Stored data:

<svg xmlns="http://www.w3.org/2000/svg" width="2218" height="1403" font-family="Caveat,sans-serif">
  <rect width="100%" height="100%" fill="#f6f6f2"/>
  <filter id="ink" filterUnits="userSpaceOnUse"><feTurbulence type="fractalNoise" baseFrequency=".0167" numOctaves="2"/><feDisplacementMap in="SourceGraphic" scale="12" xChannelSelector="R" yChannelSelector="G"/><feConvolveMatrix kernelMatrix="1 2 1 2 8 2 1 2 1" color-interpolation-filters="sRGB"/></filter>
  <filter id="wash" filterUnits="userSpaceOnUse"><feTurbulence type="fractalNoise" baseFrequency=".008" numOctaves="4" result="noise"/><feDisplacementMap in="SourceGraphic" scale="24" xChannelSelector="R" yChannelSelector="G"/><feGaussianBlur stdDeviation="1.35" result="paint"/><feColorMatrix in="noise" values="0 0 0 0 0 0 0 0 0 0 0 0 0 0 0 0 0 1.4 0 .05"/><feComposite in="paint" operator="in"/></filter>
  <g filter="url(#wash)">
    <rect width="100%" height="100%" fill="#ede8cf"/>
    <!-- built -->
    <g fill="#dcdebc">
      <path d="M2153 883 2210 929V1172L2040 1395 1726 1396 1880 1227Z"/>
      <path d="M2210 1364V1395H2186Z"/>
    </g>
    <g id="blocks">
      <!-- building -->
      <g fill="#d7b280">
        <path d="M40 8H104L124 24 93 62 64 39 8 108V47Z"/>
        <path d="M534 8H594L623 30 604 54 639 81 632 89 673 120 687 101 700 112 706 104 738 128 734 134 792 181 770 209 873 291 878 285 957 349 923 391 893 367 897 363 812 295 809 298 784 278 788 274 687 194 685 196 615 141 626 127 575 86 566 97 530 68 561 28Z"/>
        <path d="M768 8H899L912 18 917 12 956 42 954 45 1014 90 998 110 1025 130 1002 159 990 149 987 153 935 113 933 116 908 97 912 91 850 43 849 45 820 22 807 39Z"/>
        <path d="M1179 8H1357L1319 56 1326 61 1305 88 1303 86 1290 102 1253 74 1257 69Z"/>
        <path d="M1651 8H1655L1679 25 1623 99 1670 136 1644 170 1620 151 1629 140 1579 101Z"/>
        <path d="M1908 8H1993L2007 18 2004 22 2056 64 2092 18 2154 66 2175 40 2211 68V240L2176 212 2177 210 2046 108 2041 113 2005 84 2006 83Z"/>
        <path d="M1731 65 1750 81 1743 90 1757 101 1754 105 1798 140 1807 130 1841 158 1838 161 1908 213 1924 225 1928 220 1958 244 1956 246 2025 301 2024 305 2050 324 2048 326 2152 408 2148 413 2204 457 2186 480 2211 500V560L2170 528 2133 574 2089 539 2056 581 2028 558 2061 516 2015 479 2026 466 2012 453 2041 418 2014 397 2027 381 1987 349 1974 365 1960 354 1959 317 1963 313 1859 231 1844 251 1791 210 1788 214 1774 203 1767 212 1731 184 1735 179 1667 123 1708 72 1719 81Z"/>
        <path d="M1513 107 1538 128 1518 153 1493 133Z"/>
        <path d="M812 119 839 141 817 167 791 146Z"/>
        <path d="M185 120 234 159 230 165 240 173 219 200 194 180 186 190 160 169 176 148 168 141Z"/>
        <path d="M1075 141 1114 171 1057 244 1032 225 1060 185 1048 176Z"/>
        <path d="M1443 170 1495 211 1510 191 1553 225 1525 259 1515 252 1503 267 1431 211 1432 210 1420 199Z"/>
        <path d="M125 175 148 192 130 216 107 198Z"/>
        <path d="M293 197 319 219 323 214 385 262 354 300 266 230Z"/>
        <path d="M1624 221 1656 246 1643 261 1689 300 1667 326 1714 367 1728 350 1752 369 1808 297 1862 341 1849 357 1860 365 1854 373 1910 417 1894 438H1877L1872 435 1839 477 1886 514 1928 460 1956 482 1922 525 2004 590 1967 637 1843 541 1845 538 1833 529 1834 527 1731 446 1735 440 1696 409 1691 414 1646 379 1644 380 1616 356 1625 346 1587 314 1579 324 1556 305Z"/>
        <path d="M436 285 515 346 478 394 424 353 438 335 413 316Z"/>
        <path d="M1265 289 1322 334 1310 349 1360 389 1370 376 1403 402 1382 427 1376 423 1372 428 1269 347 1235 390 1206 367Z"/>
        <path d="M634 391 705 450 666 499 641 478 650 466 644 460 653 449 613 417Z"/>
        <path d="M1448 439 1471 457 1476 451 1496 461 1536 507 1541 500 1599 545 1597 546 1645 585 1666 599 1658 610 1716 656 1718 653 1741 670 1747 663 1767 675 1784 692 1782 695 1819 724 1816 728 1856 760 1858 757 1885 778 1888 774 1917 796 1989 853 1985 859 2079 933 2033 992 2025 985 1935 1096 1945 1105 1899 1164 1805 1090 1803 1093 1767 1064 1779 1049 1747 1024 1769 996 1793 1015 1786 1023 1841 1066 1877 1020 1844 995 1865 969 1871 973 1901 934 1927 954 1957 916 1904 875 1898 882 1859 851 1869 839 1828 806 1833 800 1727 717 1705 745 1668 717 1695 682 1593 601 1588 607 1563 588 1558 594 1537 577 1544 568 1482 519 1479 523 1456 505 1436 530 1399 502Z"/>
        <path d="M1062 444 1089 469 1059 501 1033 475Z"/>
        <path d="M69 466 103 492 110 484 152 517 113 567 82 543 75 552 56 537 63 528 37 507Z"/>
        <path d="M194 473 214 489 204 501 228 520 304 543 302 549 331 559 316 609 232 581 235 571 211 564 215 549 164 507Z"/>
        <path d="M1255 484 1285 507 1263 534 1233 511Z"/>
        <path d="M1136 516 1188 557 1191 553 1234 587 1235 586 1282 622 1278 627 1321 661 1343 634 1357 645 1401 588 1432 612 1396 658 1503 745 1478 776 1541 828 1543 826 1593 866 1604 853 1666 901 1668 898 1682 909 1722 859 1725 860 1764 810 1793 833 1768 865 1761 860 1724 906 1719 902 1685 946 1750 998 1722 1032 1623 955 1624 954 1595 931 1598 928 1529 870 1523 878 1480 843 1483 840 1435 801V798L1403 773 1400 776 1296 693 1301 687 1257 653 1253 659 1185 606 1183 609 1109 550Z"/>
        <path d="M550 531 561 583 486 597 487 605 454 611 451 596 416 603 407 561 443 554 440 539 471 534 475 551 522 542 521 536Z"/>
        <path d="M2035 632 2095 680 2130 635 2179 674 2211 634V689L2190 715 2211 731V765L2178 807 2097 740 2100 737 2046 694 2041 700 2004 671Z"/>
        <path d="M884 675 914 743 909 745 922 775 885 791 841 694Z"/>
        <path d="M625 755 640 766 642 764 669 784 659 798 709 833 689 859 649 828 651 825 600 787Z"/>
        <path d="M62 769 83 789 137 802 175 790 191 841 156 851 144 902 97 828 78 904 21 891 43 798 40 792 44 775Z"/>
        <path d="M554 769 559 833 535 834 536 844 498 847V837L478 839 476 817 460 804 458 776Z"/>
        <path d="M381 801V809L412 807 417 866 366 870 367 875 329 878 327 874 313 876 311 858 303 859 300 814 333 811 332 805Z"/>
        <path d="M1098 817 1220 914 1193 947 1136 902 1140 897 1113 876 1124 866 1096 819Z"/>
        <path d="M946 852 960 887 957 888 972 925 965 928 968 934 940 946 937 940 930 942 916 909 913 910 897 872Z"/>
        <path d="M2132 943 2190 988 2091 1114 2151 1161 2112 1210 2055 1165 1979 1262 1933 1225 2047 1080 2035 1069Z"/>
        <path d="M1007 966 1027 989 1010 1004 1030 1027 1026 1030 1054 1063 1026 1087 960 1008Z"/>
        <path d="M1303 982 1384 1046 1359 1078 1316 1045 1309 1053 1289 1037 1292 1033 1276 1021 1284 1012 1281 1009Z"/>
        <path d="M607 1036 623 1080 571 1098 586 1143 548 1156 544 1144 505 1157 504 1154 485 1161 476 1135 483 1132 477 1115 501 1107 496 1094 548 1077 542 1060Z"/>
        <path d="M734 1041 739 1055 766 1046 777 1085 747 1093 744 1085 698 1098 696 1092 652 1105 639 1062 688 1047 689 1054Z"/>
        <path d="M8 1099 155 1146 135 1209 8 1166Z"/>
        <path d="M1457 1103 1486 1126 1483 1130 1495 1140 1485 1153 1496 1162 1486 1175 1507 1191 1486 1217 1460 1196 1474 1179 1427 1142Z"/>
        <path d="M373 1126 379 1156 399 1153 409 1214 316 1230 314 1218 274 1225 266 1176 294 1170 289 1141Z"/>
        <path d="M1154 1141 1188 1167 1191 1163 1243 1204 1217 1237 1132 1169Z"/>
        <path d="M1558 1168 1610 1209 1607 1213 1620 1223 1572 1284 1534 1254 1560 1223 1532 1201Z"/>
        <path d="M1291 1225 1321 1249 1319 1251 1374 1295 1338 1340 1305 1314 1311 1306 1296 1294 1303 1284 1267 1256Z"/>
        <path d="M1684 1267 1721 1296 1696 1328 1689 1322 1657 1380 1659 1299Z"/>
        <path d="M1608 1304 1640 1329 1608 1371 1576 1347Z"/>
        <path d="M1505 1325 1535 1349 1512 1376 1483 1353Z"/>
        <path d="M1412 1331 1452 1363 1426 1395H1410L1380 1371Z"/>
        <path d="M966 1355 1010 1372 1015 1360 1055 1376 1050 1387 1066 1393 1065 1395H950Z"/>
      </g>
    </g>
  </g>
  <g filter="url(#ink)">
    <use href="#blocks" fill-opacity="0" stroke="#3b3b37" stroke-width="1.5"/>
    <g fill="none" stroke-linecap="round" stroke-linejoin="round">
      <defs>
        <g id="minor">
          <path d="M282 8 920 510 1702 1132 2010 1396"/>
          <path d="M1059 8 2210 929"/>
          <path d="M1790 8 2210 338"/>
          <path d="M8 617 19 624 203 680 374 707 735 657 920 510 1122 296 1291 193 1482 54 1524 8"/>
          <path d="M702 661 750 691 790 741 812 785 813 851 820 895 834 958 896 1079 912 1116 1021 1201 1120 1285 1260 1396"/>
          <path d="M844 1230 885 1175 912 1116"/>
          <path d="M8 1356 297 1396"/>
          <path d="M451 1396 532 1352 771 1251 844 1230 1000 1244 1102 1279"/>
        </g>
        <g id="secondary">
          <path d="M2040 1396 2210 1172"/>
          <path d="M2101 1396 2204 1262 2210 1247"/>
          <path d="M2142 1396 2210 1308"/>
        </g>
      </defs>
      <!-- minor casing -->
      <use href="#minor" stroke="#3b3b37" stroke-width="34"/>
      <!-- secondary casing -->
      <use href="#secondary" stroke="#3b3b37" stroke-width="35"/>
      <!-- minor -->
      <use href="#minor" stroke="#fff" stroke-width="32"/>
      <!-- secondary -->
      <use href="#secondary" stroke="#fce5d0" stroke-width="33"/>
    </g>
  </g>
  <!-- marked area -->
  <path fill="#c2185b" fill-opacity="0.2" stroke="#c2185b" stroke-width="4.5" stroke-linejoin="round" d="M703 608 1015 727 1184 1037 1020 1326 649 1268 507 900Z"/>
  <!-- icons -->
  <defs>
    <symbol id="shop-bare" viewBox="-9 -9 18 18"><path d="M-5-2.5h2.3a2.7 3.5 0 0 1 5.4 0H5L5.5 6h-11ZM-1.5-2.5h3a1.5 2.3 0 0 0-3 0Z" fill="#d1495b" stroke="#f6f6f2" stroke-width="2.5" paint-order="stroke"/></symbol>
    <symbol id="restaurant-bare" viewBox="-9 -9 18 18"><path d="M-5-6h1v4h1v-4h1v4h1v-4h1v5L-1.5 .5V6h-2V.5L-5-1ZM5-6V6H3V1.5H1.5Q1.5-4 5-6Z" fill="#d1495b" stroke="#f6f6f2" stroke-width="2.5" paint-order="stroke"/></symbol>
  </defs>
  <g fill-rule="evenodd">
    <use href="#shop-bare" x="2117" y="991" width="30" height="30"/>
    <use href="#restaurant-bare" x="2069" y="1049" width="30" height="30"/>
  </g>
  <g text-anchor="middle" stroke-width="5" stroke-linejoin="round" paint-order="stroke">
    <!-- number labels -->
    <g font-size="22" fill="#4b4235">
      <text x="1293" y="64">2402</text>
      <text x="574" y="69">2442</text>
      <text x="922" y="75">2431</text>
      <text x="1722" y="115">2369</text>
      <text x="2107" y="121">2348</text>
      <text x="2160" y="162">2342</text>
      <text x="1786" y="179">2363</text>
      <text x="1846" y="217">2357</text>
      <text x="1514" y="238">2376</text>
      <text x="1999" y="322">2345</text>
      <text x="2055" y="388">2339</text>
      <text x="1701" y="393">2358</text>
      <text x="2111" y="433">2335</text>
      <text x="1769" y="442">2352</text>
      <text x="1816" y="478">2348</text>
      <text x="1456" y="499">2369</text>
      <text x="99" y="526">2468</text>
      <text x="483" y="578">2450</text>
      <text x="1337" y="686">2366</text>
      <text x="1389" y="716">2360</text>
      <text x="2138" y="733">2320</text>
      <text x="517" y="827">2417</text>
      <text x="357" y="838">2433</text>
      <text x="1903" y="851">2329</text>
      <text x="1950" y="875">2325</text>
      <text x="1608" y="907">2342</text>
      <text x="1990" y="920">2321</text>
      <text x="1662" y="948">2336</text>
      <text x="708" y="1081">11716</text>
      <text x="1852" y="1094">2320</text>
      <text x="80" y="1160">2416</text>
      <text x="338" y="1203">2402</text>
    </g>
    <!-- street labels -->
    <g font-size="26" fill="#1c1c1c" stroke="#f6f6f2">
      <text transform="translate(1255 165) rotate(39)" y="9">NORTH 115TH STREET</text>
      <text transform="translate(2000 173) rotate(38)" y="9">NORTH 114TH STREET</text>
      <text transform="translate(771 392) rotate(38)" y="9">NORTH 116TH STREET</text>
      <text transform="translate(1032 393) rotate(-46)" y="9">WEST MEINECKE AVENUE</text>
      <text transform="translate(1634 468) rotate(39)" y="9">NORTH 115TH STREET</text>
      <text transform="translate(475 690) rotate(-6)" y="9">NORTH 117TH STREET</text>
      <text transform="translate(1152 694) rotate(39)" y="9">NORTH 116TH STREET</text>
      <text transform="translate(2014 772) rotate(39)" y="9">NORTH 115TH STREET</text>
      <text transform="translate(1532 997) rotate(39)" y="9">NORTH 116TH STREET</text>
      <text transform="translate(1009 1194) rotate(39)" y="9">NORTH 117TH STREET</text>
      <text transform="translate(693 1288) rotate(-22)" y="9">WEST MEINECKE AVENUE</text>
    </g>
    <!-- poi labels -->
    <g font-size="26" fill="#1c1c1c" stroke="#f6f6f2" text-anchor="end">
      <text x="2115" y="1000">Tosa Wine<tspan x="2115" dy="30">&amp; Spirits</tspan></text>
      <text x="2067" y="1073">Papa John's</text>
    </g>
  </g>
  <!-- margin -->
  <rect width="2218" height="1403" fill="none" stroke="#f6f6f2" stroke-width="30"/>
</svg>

WHAT THE TASK ASKS: Please work out how many lines above carry "anchor", writing only the result.

RESULT BELOW: 2